Cela nous rappelle de mauvais souvenirs.


Pendant le Covid, les spectacles disparaissaient des agendas. Aujourd'hui, c'est la canicule qui vide les plannings. Les causes ne sont évidemment pas les mêmes, mais, une fois encore, le spectacle vivant se retrouve en première ligne d'une crise qu'il n'a pas provoquée.

Et ce qui est sans doute le plus difficile, c'est que cette crise-là n'a rien d'une surprise.



Depuis des décennies, les scientifiques alertent.

Depuis des décennies, on sait qu'il faut transformer nos villes, nos façons de produire, de nous déplacer, de consommer l'énergie. Pourtant, les décisions sont repoussées, pendant qu'un modèle économique fondé sur l'exploitation sans limite du vivant continue de prospérer et que les industries fossiles poursuivent leur influence.


À Bellevue, les ateliers et les stages s'adaptent. Les spectacles au pied des immeubles se déplacent en matiée. Nous rencontrons des habitants qui vivent dans des appartements devenus des bouilloires, qui dorment mal, qui sont épuisés, parfois à fleur de peau.

Alors nous faisons ce que nous savons faire: nous racontons des histoires.


Pas pour faire oublier le réel, mais pour offrir un pas de côté, un peu de fraîcheur intérieure quand la chaleur devient écrasante. Des occasions de rire, de penser, de discuter avec ses voisins. Bref : continuer à faire société.


Mais attention: nous ne sommes pas des pompiers.

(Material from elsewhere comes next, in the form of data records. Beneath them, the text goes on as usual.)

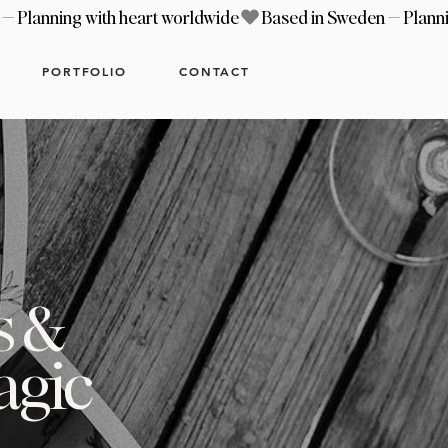
PORTFOLIO
CONTACT
s &
agic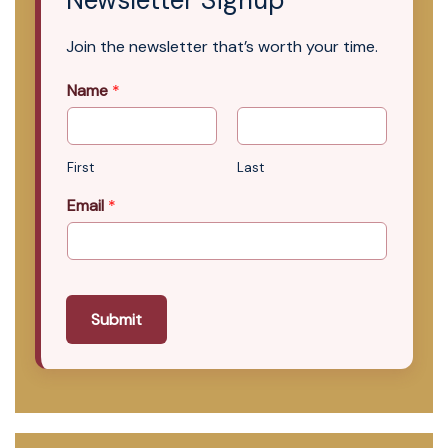
Newsletter Signup
Join the newsletter that’s worth your time.
Name
*
First
Last
Email
*
Submit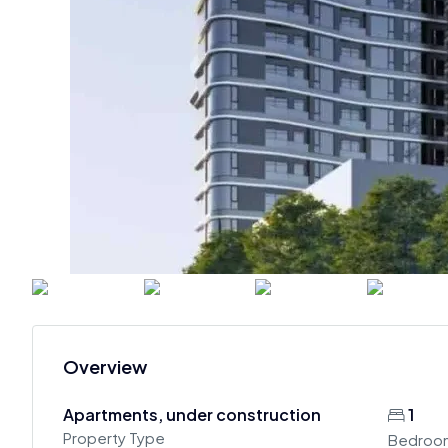
Overview
Apartments, under construction
1
Property Type
Bedroo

Pas des "climatiseurs sociaux": nous sommes des artistes et avec les travailleurs sociaux, les animateurs, les bibliothécaires, les enseignants, les soignants, les bénévoles et tant d'autres, nous daisons partie de celles et ceux qui tiennent le fil du lien social quand tout devient plus difficile.

Mais cette solidarité ne doit pas devenir un prétexte à l'inaction.


À force de compter sur celles et ceux qui réparent, on oublie d'empêcher ce qui casse.

Le festival continue parce que nous croyons que la culture est essentielle. Pas comme un divertissement qui ferait oublier le monde, mais comme une manière d'habiter le monde autrement. De retrouver un peu de recul. De respirer ensemble. D'imaginer d'autres futurs.

Mais plus que jamais, nous avons besoin que la poésie soit accompagnée de courage politique.